=== GOALS ===
a: According to the text about the NDC Innovation Fund, how much early-stage capital does the fund invest in a startup?
b: Carry on the text about the NDC Innovation Fund from the point where it stops.

=== TEXT SEGMENT ===
━━━━━━━━

On October 15, the International Air Transport Association (IATA) and private equity and venture capital firm Travel Capitalist Ventures said they were launching an investment fund for startups: the NDC Innovation Fund.
Since then, the fund has received 10 applications via the fund's website, and "they're all promising", according to the fund's representatives.
The NDC Innovation Fund plans to invest in small- and medium-sized companies, such as travel content, travel e-commerce sites, travel hubs, travel technology companies, travel apps, and software-as-a-service firms.
The startups have to be working on technical solutions that use IATA's New Distribution Capability (NDC) standard, or next-generation, XML-friendly, airline content distribution solutions.
At stake is early-stage capital investments of between $500,000 and $1 million. The fund invests in exchange for equity and for revenue share arrangements. It provides capital and also precious introductions within the industry.
To learn more about the new fund, we spoke with its backers.
They say that the NDC standard enables more communication between airlines and agents than before, and that the industry needs applications to support that distribution. IATA is hoping applications are developed across the value chain.
Abrar Ahmad, a partner at Travel Capitalist Ventures, said:

It's not just an airline-focused fund. Instead, we support startups working on the distribution of hotel, rental car, cruise, tours-and-activities products, a travel publisher, a transactional website, too.
IATA is not producing standards for non-airline verticals, but you can apply the standards to the air component. For instance, a tour company could update its air component to take advantage of NDC-capable distribution.
You can use the standard to streamline the handoffs from the person coming in (who the passenger is, what flight they are coming in on) and to determine what ground transfers may be needed.
There are B2B applications as well, in terms of managing corporate travel rules and connectivity among booking systems and CRM packages and applications to mobile, too.
Let's say you are a travel agent with an expertise in destination weddings. If I'm based in Los Angeles, I just want the offers applicable to me and my client.
Or say have offers initiated from the airline, such as a group discount on a particular route from LA. There are tools your agency will need to parse all of that information and get it to the agents in an actionable format.

━━━━━━━━

=== INFORMATION PROVIDED ===
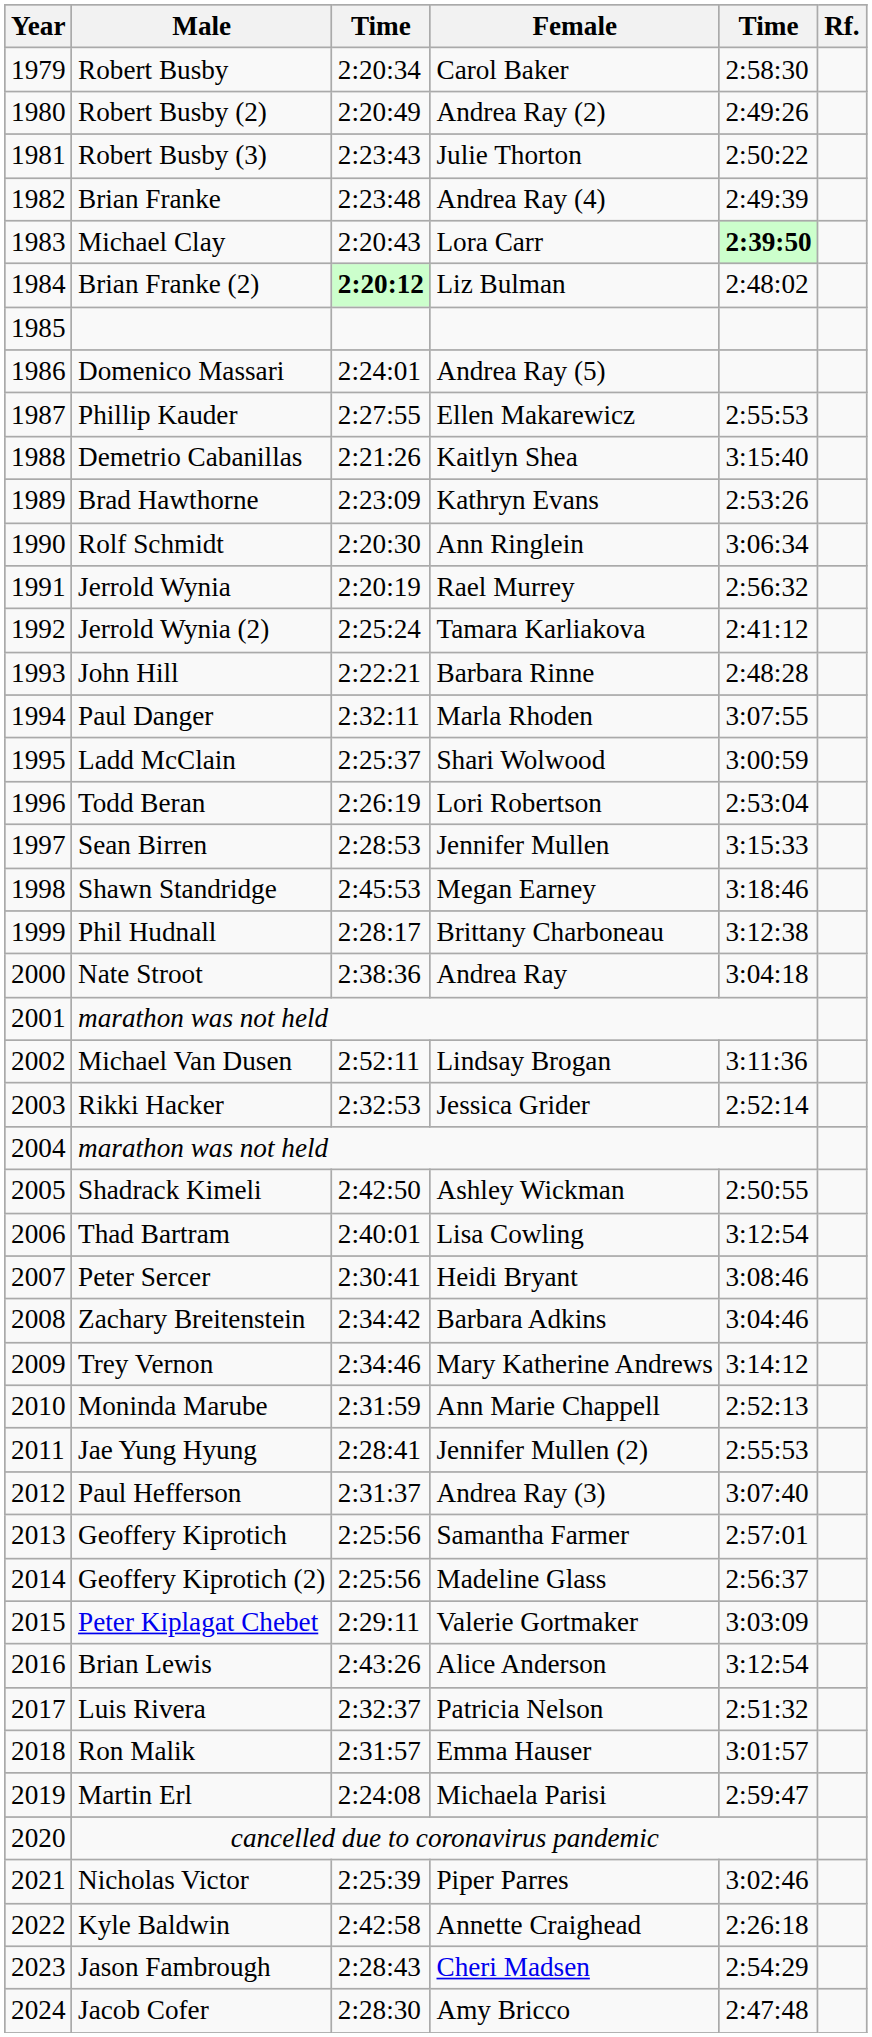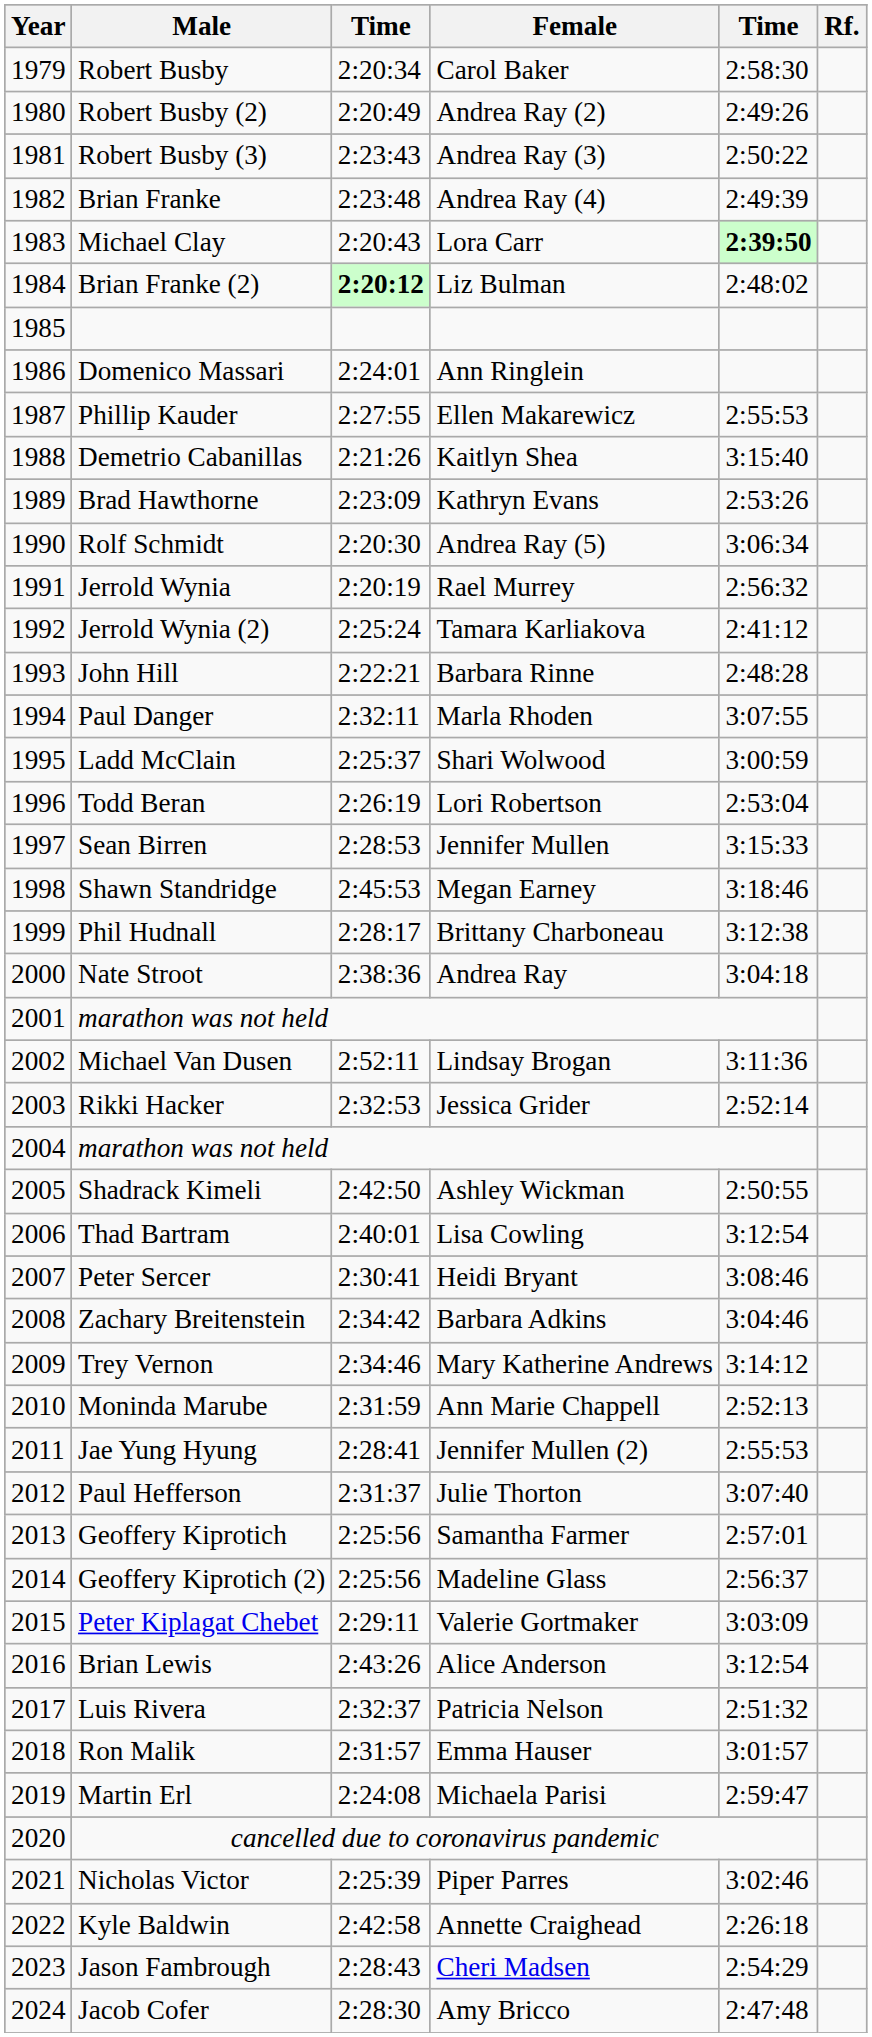Robert Busby (3) | Female: Julie Thorton -> Andrea Ray (3)
Domenico Massari | Female: Andrea Ray (5) -> Ann Ringlein
Rolf Schmidt | Female: Ann Ringlein -> Andrea Ray (5)
Paul Hefferson | Female: Andrea Ray (3) -> Julie Thorton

━━━━━━━━

=== ANSWERS TO THE EXERCISES ===
a: Between $500,000 and $1 million.

b:
Or say you're a large travel management company (TMC) and you have agents on the phone doing bookings and you have corporate clients.
NDC enables you to support bookings better because you know more about the passengers and what rules they are affected by in an automated way.

Startups don't understand how NDC standards can be used by them to increase engagement, conversion rates, and revenue in their products. We can help with that.
We want to use our technical resources to help startups see whitepapers, data, test functionality and appreciate the opportunities. We want to make it clearer what messaging comes in and what messaging goes out in a way a technical co-founder could understand.
Companies that participated in the pilots for NDC are extremely unlikely to be considered for the fund, said Douglas Lavin, the VP external relations at IATA and a key member of the NDC Innovation Fund Investment Committee.

The fund is looking for small companies, mainly startups, to bring them in the fold. The fund will consider medium-sized companies in funding a particular application, but the focus is smaller ones.
The participants in the pilots were established airlines, travel agencies, and technology companies, that are all well capitalized and already have lots of industry connections. Those factors disqualify them.
The fund says it will announce its investments as they are made and that the first ones will be in about three months' time.
Where's the API?
While the schemas are there for developers to build products around, few things tantalize developers as much as having a live API to play with and do calls around. There's no API yet, but the fund aspires to make ones available.
Here are some ways that NDC can be used. (But turn the volume down on the absurd Musak.) The OTA example is at 0:48. The TMC example is at 1:17. Corporate travel buyers are at 1:41.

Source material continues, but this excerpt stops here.